→ **Petunjuk Tugas 1**
Jawab pertanyaan berikut berdasarkan teks tentang air tertelan saat berkumur:
(a) Siapa penulisnya?
(b) Menjadi dua faktor apa ulama mengerucutkan penyebab air tertelan?
(c) Apa arti Ghairu Ma’mur bih menurut teks itu?
→ **Petunjuk Tugas 2**
Salin tanpa perubahan bagian teks tentang air tertelan saat berkumur, mulai dari kata-kata yang memuat "Penulis: Anisatur Rofi’ah*" sampai dengan "sekedar mubah saja.".

→ **Teks Bacaan**
+-------+
Air Tertelan Saat Berkumur, Apakah Membatalkan Puasa?

Air Tertelan Saat Berkumur, Apakah Membatalkan Puasa?

Penulis: Anisatur Rofi’ah*

Pada dasarnya air yang tertelan itu ada banyak faktor, namun ulama mengerucutkan menjadi dua, yaitu: Ma’mur bih dan Ghairu Ma’mur bih. Faktor Ma’mur bih adalah faktor-faktor di mana seseorang memasukkan air ke dalam mulut sebab perbuatan yang dianjurkan oleh Syariat, sementara yang Ghairu Ma’mur bih kebalikannya, yaitu memasukkan air ke dalam mulut tanpa sebab yang dianjurkan, boleh jadi perbuatan itu dilarang atau sekedar mubah saja.
+-------+
→ **Bahan Belajar**
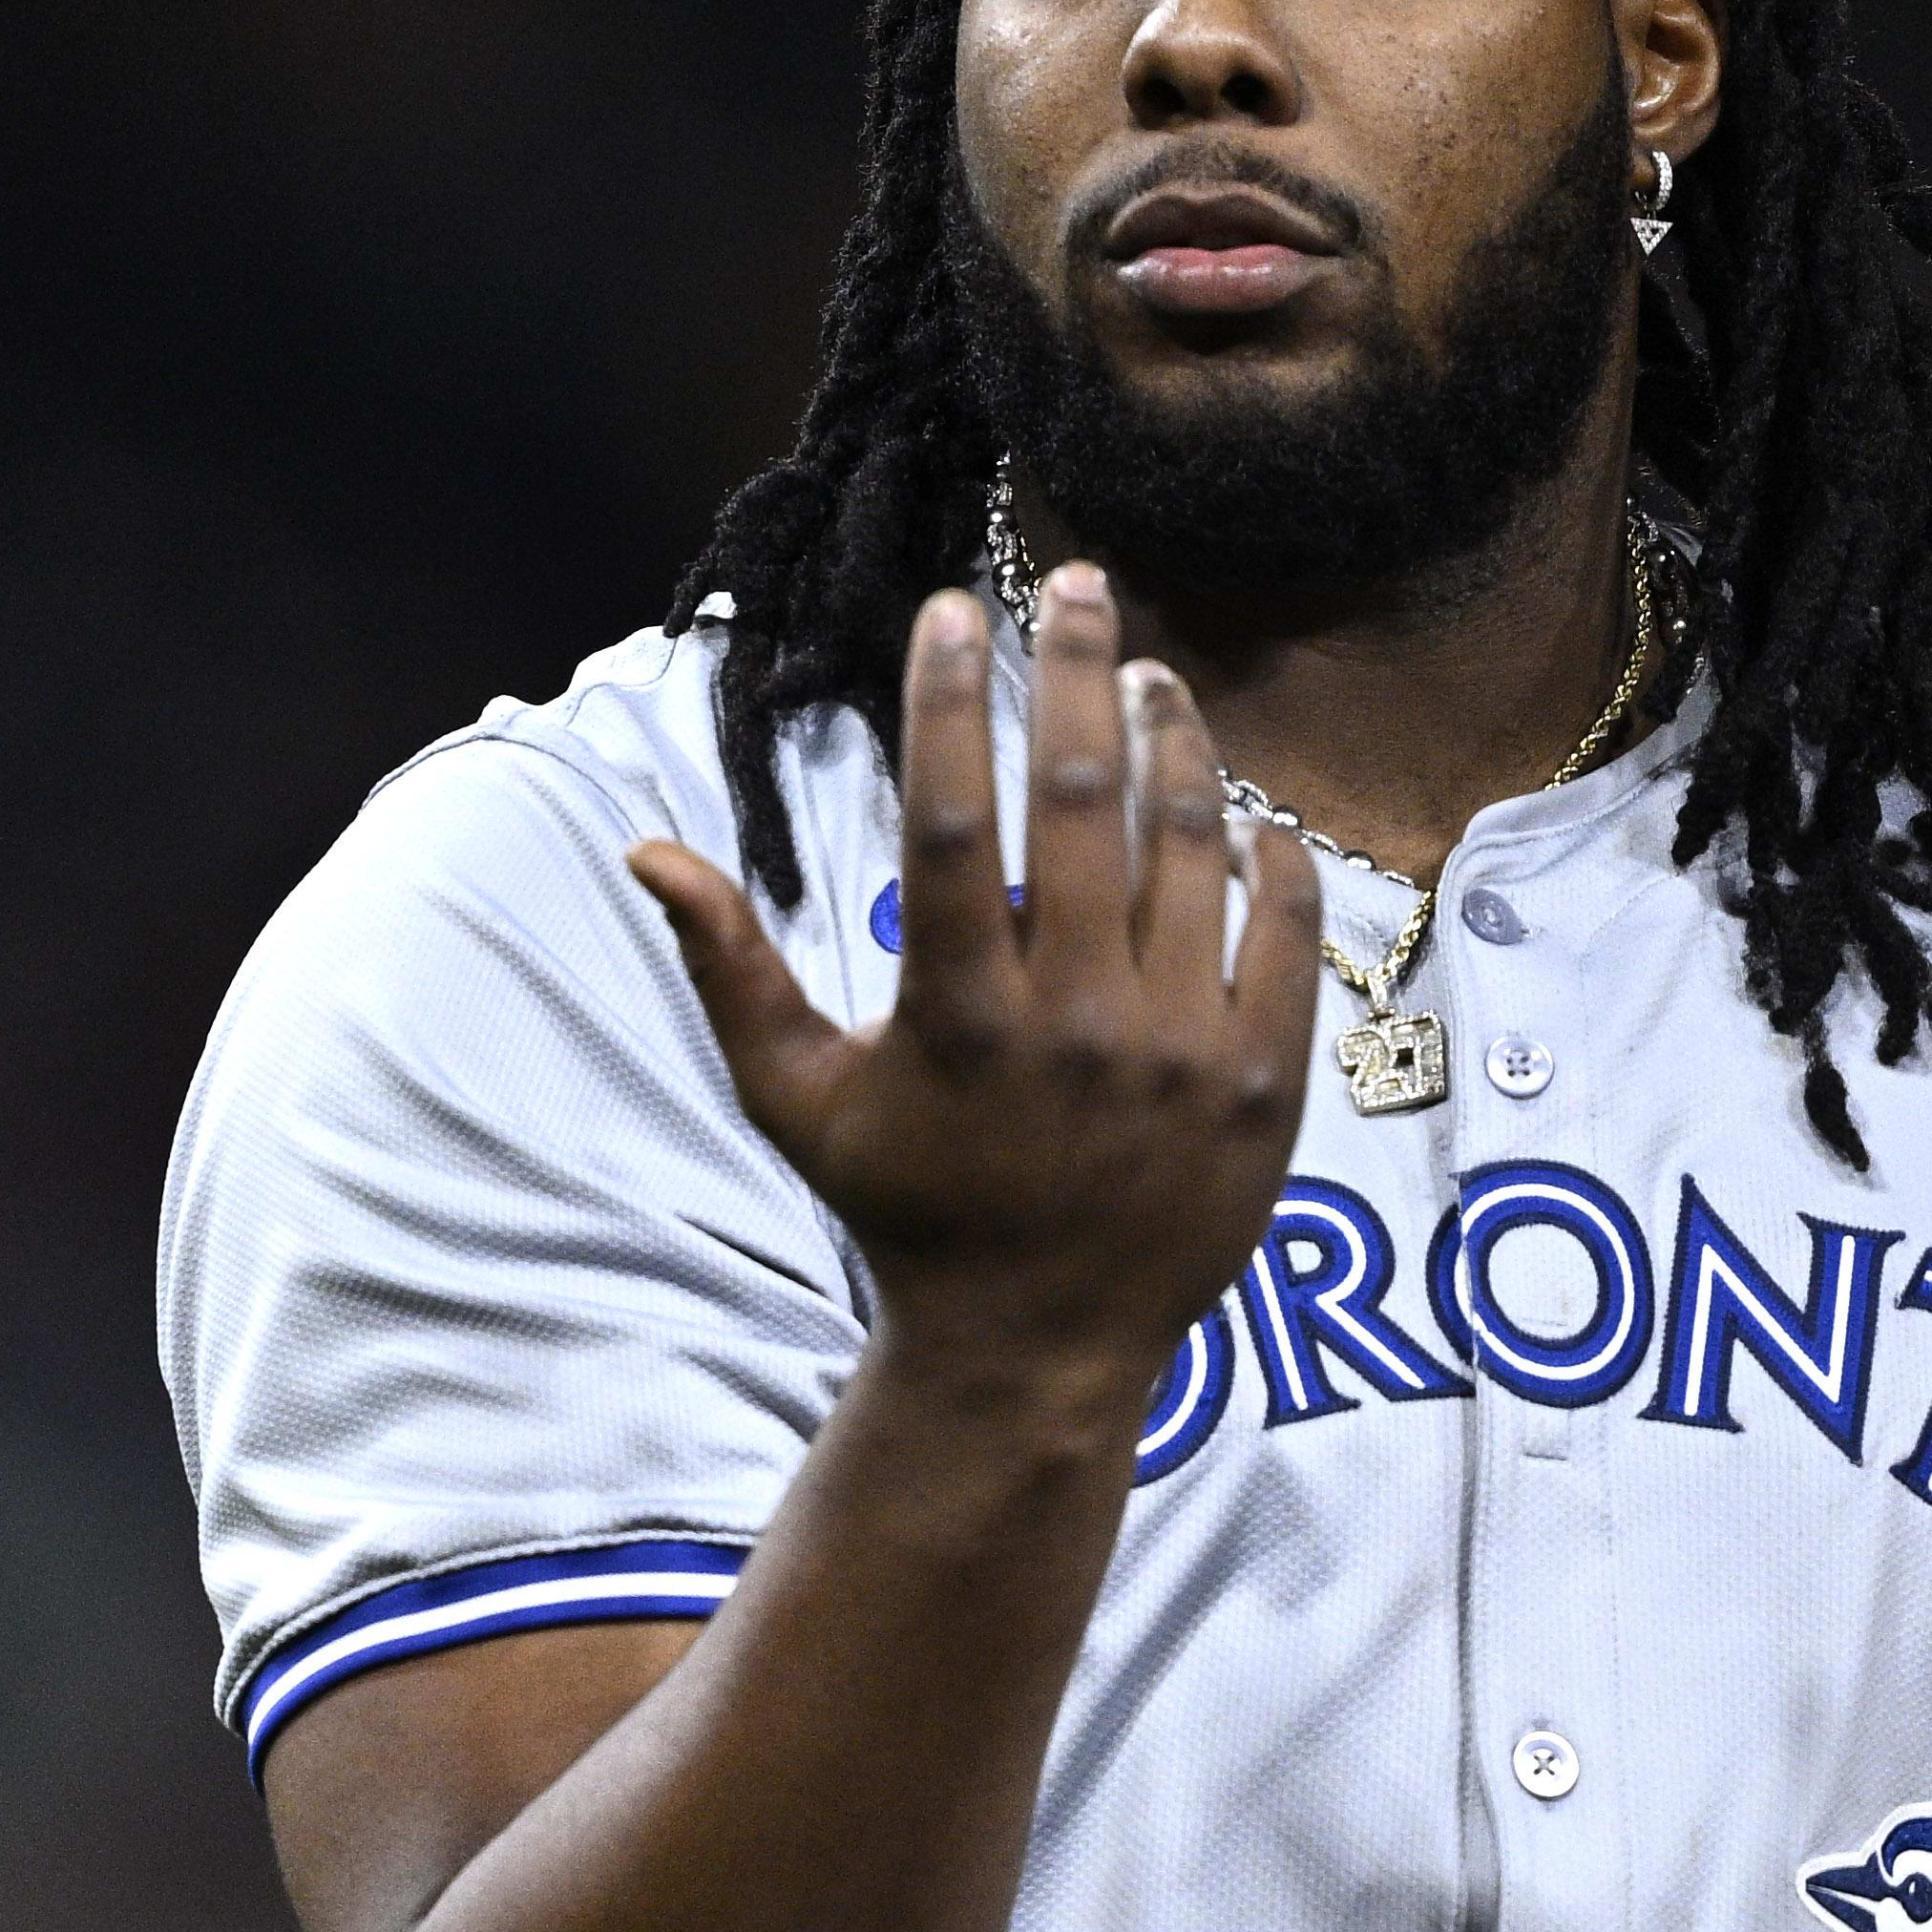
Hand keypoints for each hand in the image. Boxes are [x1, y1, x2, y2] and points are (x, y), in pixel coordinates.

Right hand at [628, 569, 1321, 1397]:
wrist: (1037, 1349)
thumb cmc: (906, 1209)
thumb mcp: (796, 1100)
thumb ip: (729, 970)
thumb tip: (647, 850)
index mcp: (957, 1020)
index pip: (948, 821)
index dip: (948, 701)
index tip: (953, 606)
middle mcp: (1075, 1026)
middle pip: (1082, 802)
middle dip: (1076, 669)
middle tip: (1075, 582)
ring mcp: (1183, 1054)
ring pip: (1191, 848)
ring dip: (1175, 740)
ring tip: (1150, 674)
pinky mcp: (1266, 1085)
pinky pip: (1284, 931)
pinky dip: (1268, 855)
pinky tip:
+-------+
→ **Jawaban Latihan 1**
(a) Anisatur Rofi’ah.
(b) Ma’mur bih dan Ghairu Ma’mur bih.
(c) Memasukkan air ke dalam mulut tanpa sebab yang dianjurkan. Perbuatan itu boleh jadi dilarang atau sekadar mubah saja.

→ **Jawaban Latihan 2**
Penulis: Anisatur Rofi’ah*

Pada dasarnya air yang tertelan itu ada banyak faktor, namun ulama mengerucutkan menjadi dua, yaitu: Ma’mur bih dan Ghairu Ma’mur bih. Faktor Ma’mur bih adalah faktor-faktor di mana seseorang memasukkan air ke dalam mulut sebab perbuatan yang dianjurkan oleh Syariat, sementara yang Ghairu Ma’mur bih kebalikannya, yaitu memasukkan air ke dalam mulut tanpa sebab yang dianjurkan, boleh jadi perbuatan itu dilarang atau sekedar mubah saja.